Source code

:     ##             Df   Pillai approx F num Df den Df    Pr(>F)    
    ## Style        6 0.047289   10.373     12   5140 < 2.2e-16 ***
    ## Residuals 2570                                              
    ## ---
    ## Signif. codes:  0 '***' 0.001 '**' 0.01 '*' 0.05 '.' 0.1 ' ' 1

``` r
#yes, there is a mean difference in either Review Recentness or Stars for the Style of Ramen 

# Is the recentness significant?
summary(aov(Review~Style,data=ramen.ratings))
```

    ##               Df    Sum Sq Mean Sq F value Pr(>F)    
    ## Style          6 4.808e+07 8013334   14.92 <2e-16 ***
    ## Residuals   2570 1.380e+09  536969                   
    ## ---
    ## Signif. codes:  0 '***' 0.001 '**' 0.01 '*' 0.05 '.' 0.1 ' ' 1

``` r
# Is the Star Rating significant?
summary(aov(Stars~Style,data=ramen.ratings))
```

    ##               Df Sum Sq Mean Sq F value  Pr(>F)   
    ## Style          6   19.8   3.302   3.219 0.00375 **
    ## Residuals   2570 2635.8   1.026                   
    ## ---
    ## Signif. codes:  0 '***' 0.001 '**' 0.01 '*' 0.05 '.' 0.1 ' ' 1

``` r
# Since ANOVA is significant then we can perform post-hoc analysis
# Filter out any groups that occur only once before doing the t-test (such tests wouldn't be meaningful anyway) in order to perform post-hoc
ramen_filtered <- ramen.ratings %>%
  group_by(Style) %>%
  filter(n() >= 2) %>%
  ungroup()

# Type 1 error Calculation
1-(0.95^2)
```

Task: Reproduce the material precisely, including every line.

Exercise output:
Source code

:     ##             Df   Pillai approx F num Df den Df    Pr(>F)    
    ## Style        6 0.047289   10.373     12   5140 < 2.2e-16 ***
    ## Residuals 2570                                              
    ## ---
    ## Signif. codes:  0 '***' 0.001 '**' 0.01 '*' 0.05 '.' 0.1 ' ' 1

``` r
#yes, there is a mean difference in either Review Recentness or Stars for the Style of Ramen 

# Is the recentness significant?
summary(aov(Review~Style,data=ramen.ratings))
```

    ##               Df    Sum Sq Mean Sq F value Pr(>F)    
    ## Style          6 4.808e+07 8013334   14.92 <2e-16 ***
    ## Residuals   2570 1.380e+09  536969                   
    ## ---
    ## Signif. codes:  0 '***' 0.001 '**' 0.01 '*' 0.05 '.' 0.1 ' ' 1

``` r
# Is the Star Rating significant?
summary(aov(Stars~Style,data=ramen.ratings))
```

    ##               Df Sum Sq Mean Sq F value  Pr(>F)   
    ## Style          6   19.8   3.302   3.219 0.00375 **
    ## Residuals   2570 2635.8   1.026                   
    ## ---
    ## Signif. codes:  0 '***' 0.001 '**' 0.01 '*' 0.05 '.' 0.1 ' ' 1

``` r
# Since ANOVA is significant then we can perform post-hoc analysis
# Filter out any groups that occur only once before doing the t-test (such tests wouldn't be meaningful anyway) in order to perform post-hoc
ramen_filtered <- ramen.ratings %>%
  group_by(Style) %>%
  filter(n() >= 2) %>%
  ungroup()

# Type 1 error Calculation
1-(0.95^2)
```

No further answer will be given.